Something To Watch For In The Next Few Days…

…is the fate of Sen. Eric Lafleur (D-Ville Platte) as the Vice-Chairman of the Senate Education Committee.

Lafleur was the sole “No” vote in Senate Education yesterday on Gov. Jindal’s school choice and teacher tenure bills. The last time a Democrat with a leadership position voted against a part of the Governor’s education reform package, Rep. Harold Ritchie found himself bounced out of his vice-chairmanship of the House Insurance Committee – which has created no small stink among many in the state’s legacy media and their friends on the Democrat side.

And with Senate President John Alario’s history and reputation as a leg-breaker par excellence when it comes to moving legislation – that being one of the reasons Jindal braved the disapproval of many of his supporters in supporting Alario for the job – it’s not a bad bet that Lafleur’s vice-chairmanship at Senate Education will be in the crosshairs.

For that matter, floor votes are scheduled early next week for Jindal’s education bills.

Rep. Kirk Talbot’s HB 969, which would offer tax rebates to individuals and businesses who fund private-school scholarships for needy students and was the subject of Ritchie’s consequential “no” vote last week, comes up for a vote on the House Floor on Monday. On Tuesday or Wednesday, HB 974 (teacher tenure reform) and HB 976 (school choice) by Rep. Steve Carter are likely to hit the floor.

Those votes could be telling for a number of leadership positions currently held by Democrats who will no doubt be cognizant of Ritchie’s fate. Among them…

  • Rep. Karen St. Germain (D-Plaquemine), chair of the Transportation, Highways, and Public Works Committee;
  • Rep. Andy Anders (D-Vidalia), chair of the Agriculture, Forestry, Aquaculture, and Rural Development Committee;
  • Rep. Jeff Arnold (D-New Orleans), chair of the Judiciary Committee;
  • Rep.

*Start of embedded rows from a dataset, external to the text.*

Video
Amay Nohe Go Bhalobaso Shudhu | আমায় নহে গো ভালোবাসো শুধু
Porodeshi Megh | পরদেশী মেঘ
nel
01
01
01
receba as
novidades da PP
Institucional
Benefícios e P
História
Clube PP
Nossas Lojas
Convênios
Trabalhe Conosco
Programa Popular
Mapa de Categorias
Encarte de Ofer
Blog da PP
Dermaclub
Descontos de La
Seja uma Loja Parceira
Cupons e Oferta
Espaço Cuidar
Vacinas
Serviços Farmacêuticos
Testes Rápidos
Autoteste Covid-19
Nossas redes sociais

Mike Danahay (D-Sulphur), vice-chair of the House and Governmental Affairs Committee;
  • Rep. Herbert Dixon (D-Alexandria), chair of the Labor and Industrial Relations Committee;
  • Rep. Jim Fannin (D-Jonesboro) chair of the House Appropriations Committee;
  • Rep. Helena Moreno (D-New Orleans), vice-chair of the Criminal Justice Committee;
  • Rep. Neil Abramson (D-New Orleans), chair of the Civil Law and Procedure Committee;
  • Rep. Girod Jackson (D-New Orleans), chair of the Municipal Committee;
  • Rep. Robert Billiot (D-Westwego), vice-chair of the Municipal Committee;
  • Rep. Austin Badon (D-New Orleans), vice-chair of the Transportation, Highways, and Public Works Committee; and
  • Rep. Patrick Williams (D-Shreveport), vice-chair of the Ways and Means Committee.

Will all of them vote for the three bills? Probably not. But it’s instructive that on last Tuesday’s vote in Ways and Means, the three other Democrats who voted against HB 969 – Regina Barrow, Wesley Bishop and Robert Johnson – had nothing to lose. Williams and Danahay were in that committee and both voted yes.

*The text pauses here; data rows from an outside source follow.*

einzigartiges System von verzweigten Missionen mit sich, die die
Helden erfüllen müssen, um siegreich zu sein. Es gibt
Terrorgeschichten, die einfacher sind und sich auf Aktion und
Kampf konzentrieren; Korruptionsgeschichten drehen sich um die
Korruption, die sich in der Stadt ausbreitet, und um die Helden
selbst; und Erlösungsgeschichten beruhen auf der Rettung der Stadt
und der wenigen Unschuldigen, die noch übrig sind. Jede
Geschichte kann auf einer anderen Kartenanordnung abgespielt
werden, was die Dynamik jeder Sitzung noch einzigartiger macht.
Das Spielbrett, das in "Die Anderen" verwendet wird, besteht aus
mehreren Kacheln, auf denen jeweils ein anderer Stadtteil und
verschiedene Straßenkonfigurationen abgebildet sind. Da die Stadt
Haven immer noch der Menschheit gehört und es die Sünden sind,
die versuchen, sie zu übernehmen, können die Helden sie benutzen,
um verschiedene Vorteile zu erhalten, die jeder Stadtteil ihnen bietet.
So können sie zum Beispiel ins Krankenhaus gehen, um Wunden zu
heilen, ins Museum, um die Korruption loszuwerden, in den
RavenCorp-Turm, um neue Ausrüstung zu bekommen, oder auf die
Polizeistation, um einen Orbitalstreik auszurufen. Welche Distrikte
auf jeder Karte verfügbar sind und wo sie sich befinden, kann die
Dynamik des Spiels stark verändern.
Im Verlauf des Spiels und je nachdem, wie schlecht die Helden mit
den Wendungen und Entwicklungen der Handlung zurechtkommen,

And in House Education’s mammoth session Wednesday, there were five constant votes against HB 974 and HB 976 – Wesley Bishop, D-New Orleans; John Bel Edwards, D-Amite; Ed Price, D-Gonzales; Patricia Smith, D-Baton Rouge; and Alfred Williams, D-Baton Rouge. None of them hold any leadership positions. Patrick Jefferson, the freshman Democrat from Homer who serves as the vice-chairman of House Education, was for both bills and is assuredly voting yes on the floor.

In other words, we have a pretty good body of votes to date in the House, and Ritchie is the only example of a Democrat in the leadership to buck the governor. And Ritchie lost his leadership position. We have eight Democrats not in leadership positions who have voted against bills in the package, while two Democrats – Mickey Guillory of Eunice and Major Thibaut of New Roads – voted for HB 969 without being in leadership positions. And so far we have three – Jefferson, Danahay and Patrick Williams – in leadership who have been “yes” votes.

We’ll see what happens to Lafleur, and we’ll see what the effect on Democrat voting patterns is when the bills go to the House floor.